The Samford audience was spellbound.  Mr. Berry, my favorite living writer, does not own a computer or a cell phone.  He is a farmer who still plows with a horse.  He reads a lot but is not distracted by mounds of cyber information.  Instead, he pays close attention to the people around him and the details of their lives.  When he points out traits and expressions of ordinary people’s lives in his writing, it rings true and connects deeply in us.  He commands attention because people matter enough to command his.  

I asked the first question during the Q&A that followed his reading.  I said that many sources tell us that by the year 2050 there will be 9 billion people living on earth, 2 billion more than today.  At the current rate of production, we do not have arable land to grow enough food to feed the world over the next 38 years.  However, representatives of biotech and chemical agricultural corporations tell us not to worry; they have ways of radically increasing productivity on the land we already have through chemical and hybridization technologies.  My children and grandchildren do not like that answer. So I asked, "Mr. Berry, in light of this dilemma, what do you see as our preferred future?"  He first said he could not predict the future.  Then he replied, "If we can be scared enough about what may happen in 2050, a lot of people stand to make a lot of money and still not necessarily feed hungry people."  He also said that he was hesitant to answer the question because he never wants to say there are too many people.  "If we ever say there are too many poeple, and I've seen this in my lifetime, somone will name the excess."  And yet, he said death by starvation is a terrible thing, and what I described is paramount to a national emergency. We should take the problem seriously, but not panic.  If we are patient, we will not accept chemical and biotech solutions that have already created a 6,000 to 7,000 square mile dead zone in the Gulf of Mexico from agricultural runoff.  Patience should lead us to find some answers to the problem of feeding the world in our not too distant past. 

That not too distant past was a reference to the lifestyle of Grover and Beulah Gibbs and Coker Brand in Wendell Berry's short story.  It is a lifestyle of living in harmony with the land and the natural environment, of working the land in ways that give to it and take from it in mutual sustainability.  In 2010, global human migration from the country to the city reached a milestone.  Over 50 percent of the world population now lives in cities, defined as municipalities with a population of 50,000 or more.  That shift is synonymous with the abandonment of the lifestyle that Grover and Beulah Gibbs enjoyed--investing in the land and its animals, livestock, and crops that sustained them.  

Yesterday I conducted a funeral for a man in his late eighties who was an engineer for NASA, on Dr.

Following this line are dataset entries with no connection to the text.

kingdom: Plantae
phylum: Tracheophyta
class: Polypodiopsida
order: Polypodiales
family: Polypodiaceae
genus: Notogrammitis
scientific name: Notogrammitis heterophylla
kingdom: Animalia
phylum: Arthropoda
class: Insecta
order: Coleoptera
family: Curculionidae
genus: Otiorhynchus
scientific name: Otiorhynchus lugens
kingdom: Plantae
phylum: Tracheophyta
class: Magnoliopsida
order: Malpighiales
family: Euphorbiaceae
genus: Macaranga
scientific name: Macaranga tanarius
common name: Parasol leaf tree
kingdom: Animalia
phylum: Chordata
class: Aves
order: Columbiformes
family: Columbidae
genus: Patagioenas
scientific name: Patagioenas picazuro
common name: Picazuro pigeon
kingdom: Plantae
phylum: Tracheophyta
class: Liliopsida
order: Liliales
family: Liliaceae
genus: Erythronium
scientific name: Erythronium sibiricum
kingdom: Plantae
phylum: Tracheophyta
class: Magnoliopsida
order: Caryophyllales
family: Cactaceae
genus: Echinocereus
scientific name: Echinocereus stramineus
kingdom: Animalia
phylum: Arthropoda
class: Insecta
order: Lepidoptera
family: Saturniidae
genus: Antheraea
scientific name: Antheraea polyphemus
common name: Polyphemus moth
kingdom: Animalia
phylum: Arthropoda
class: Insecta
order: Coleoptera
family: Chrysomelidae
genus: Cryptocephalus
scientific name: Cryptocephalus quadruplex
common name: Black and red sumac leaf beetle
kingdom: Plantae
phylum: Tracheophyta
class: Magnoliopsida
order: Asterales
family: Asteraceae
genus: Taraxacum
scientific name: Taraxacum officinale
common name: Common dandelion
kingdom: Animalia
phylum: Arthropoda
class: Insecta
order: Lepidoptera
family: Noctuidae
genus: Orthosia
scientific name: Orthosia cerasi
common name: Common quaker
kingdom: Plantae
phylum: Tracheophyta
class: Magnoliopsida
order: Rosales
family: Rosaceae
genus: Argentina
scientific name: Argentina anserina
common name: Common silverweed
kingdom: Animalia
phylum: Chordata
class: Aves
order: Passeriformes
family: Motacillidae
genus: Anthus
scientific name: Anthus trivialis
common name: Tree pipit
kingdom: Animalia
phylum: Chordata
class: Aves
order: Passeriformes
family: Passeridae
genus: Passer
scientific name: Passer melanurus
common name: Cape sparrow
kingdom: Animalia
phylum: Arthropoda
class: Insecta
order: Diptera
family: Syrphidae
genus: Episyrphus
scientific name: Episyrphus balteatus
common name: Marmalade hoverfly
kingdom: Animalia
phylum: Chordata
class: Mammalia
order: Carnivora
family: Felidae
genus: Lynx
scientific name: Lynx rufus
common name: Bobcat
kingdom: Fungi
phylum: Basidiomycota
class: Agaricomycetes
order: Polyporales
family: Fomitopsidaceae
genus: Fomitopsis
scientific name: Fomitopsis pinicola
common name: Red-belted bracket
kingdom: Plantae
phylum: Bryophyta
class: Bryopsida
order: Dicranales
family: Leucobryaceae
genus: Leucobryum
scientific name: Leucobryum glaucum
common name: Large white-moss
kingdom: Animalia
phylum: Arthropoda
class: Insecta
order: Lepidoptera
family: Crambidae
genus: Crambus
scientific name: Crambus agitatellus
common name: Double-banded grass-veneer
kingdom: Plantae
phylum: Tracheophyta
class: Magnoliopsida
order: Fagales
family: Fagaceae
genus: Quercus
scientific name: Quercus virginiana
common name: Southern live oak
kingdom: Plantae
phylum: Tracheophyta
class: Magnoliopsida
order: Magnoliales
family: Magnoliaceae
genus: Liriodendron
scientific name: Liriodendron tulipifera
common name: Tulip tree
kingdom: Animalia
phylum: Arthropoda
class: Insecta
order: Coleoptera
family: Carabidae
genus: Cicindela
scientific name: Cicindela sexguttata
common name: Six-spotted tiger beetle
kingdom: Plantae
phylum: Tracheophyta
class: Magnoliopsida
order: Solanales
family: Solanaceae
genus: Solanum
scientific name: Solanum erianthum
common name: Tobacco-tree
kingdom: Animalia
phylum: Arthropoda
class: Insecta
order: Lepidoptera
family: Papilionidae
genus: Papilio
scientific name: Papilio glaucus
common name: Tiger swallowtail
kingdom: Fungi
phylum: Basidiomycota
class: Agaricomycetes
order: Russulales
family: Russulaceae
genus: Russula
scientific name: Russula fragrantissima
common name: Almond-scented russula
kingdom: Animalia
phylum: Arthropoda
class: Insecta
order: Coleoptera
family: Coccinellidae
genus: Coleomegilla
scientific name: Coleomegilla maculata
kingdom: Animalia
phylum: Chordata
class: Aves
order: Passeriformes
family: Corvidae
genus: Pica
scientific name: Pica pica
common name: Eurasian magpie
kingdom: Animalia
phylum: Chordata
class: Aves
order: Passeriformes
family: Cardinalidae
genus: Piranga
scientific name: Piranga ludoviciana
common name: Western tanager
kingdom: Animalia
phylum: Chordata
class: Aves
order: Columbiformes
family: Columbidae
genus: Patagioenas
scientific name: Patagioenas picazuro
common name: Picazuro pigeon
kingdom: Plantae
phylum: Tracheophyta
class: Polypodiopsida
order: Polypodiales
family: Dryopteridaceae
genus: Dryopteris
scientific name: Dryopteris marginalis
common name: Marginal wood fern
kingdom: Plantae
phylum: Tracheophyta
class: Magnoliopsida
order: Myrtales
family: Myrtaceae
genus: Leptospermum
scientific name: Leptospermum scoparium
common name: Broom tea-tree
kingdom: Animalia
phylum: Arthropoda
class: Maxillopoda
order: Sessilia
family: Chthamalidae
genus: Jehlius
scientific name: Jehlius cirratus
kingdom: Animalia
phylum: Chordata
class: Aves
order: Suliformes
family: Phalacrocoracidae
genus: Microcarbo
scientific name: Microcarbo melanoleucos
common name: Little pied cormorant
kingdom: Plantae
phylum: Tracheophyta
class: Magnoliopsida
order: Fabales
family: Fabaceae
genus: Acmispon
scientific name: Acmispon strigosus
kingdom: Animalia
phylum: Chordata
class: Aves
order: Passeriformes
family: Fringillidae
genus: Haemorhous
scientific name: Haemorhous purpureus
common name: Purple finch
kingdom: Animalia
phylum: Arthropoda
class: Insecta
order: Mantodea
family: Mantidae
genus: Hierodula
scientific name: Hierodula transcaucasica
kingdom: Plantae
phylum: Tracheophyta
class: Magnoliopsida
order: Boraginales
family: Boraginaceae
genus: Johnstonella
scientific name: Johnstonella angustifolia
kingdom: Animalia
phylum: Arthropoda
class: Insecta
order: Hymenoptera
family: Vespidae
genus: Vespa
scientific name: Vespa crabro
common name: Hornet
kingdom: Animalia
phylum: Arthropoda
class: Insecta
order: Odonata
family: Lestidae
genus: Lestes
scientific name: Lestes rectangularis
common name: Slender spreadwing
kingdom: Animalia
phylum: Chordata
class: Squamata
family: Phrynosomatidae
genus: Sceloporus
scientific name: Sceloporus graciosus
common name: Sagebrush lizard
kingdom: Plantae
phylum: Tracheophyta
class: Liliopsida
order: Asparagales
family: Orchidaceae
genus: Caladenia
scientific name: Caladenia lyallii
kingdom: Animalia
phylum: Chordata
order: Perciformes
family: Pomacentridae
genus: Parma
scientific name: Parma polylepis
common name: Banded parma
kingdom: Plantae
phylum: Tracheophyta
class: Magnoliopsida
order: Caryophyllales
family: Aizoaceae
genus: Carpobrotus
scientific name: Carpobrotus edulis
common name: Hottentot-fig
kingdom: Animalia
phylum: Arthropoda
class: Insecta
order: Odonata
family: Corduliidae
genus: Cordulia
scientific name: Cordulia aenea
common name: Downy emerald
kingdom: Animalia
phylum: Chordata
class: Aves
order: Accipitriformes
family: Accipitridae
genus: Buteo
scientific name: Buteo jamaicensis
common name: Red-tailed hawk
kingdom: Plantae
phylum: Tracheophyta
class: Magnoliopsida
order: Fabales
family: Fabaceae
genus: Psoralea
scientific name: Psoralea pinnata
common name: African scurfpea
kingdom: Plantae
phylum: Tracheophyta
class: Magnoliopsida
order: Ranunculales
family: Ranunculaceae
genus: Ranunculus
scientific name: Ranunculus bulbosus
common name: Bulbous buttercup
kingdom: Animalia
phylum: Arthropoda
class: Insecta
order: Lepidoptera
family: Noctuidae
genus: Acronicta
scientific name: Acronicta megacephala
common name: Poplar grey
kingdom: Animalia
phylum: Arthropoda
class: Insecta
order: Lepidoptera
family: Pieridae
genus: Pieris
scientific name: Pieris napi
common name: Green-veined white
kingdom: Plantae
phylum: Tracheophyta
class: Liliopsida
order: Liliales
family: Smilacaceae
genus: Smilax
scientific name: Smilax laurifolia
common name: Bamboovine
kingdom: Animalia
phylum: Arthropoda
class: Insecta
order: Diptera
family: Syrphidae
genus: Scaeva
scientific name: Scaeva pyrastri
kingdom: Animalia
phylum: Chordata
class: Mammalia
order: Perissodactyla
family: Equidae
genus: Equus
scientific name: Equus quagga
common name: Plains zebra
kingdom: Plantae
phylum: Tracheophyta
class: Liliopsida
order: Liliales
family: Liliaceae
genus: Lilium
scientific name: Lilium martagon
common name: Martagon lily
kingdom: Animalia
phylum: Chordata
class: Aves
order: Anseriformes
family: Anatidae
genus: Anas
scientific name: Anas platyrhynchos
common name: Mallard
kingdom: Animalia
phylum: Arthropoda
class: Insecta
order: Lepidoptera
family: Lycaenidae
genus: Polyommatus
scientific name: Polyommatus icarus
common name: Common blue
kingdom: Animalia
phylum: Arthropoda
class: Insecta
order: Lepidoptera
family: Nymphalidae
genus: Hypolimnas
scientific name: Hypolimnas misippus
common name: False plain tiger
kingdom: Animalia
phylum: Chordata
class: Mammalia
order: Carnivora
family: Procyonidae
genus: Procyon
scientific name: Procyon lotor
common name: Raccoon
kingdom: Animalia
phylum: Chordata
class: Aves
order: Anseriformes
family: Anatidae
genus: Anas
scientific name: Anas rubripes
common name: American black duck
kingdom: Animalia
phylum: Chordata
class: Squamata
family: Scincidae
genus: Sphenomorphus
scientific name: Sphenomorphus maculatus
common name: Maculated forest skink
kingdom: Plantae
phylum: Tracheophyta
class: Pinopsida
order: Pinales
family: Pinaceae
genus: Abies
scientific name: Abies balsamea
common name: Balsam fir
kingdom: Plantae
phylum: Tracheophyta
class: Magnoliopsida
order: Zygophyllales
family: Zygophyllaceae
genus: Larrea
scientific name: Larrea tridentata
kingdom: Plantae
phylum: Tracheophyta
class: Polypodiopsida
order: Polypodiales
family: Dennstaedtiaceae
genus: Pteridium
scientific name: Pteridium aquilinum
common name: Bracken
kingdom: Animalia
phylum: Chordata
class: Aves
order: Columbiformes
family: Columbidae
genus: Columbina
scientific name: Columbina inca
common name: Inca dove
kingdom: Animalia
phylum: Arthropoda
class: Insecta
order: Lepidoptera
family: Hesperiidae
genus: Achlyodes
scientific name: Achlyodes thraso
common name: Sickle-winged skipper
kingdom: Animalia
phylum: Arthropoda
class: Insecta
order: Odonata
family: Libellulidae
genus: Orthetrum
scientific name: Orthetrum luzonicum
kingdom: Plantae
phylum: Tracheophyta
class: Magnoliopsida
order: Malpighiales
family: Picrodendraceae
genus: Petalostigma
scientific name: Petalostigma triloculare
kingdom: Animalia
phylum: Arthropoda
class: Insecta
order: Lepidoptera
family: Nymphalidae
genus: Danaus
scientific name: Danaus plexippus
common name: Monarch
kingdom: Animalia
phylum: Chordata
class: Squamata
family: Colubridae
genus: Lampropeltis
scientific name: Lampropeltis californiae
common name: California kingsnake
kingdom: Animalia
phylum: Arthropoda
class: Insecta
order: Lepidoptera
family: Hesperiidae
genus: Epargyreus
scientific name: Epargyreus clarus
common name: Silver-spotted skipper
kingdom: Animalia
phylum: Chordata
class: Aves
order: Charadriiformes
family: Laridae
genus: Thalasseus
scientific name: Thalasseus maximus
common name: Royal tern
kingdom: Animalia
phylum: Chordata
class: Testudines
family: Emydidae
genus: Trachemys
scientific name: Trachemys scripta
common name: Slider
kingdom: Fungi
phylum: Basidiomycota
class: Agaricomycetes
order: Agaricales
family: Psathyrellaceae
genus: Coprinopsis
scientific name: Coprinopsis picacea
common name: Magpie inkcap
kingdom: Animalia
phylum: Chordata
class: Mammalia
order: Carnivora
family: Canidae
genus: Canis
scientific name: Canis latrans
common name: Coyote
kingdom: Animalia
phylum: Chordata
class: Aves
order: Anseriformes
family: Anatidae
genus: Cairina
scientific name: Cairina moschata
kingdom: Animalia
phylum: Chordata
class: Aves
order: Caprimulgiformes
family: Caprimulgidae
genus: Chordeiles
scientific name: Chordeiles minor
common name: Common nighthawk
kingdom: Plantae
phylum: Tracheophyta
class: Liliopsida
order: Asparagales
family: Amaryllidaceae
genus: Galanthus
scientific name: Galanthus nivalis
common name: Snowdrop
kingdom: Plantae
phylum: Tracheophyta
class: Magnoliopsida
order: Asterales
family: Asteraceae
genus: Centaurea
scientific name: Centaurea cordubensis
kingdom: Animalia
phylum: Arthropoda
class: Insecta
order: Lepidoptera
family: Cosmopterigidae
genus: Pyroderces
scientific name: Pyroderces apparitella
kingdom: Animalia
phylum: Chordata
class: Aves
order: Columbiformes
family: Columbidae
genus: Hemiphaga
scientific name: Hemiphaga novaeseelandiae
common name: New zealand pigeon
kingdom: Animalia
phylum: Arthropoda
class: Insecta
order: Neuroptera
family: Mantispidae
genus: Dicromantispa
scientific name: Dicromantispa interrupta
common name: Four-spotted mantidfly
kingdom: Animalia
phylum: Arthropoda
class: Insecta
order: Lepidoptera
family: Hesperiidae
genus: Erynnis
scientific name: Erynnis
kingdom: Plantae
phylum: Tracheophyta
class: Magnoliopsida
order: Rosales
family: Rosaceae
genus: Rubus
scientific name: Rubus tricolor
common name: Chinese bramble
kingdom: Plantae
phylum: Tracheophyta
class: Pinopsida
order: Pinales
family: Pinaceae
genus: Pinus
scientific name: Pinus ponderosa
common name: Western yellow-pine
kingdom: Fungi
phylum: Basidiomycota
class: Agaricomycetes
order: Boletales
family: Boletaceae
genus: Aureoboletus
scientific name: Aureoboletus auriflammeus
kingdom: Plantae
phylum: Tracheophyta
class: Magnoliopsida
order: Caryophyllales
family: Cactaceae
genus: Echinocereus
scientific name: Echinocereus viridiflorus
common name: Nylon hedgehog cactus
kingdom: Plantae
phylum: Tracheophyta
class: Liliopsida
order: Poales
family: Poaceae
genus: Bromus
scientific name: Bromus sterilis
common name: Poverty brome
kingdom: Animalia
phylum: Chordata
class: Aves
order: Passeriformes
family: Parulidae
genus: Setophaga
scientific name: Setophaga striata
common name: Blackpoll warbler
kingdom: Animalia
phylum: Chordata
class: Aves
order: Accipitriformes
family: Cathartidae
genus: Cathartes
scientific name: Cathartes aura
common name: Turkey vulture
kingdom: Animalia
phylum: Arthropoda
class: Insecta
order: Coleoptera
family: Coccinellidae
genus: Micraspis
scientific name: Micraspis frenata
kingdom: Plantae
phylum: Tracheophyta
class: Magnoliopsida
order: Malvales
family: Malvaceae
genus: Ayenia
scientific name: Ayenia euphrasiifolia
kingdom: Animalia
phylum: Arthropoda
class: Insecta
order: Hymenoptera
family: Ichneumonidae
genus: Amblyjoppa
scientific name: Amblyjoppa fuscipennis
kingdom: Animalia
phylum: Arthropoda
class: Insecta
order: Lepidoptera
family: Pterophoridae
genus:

Verner von Braun's Apollo team.  And yet, his family recalled how he grew enough vegetables in his back yard and on a small piece of land he had in the country to feed his family, and share with his neighbors, friends at work and in the church.  His family survived the Great Depression by growing their own food and sharing it.  He continued the practice after he moved to the city and as long as his health allowed it.  This man lived the answer to the dilemma we face of feeding ourselves, eating better food and getting exercise while we do it,  feeding 2 billion more people over the next 30 years, and sustaining the environment too.  We who live and work in the city have arable land that Cargill and Monsanto have not considered as available for growing food.  We have lawns or spaces for raised beds; or if in apartments, we have balconies for container gardening or window planters for tomatoes, peppers, or radishes.  We have spaces owned by the city that could become neighborhood gardens.  We can make soil in the city or the country available to grow food on some scale. When we do, we reclaim our heritage of self-sufficiency and thrift, and solve the problem of feeding the world beginning in our own back yards.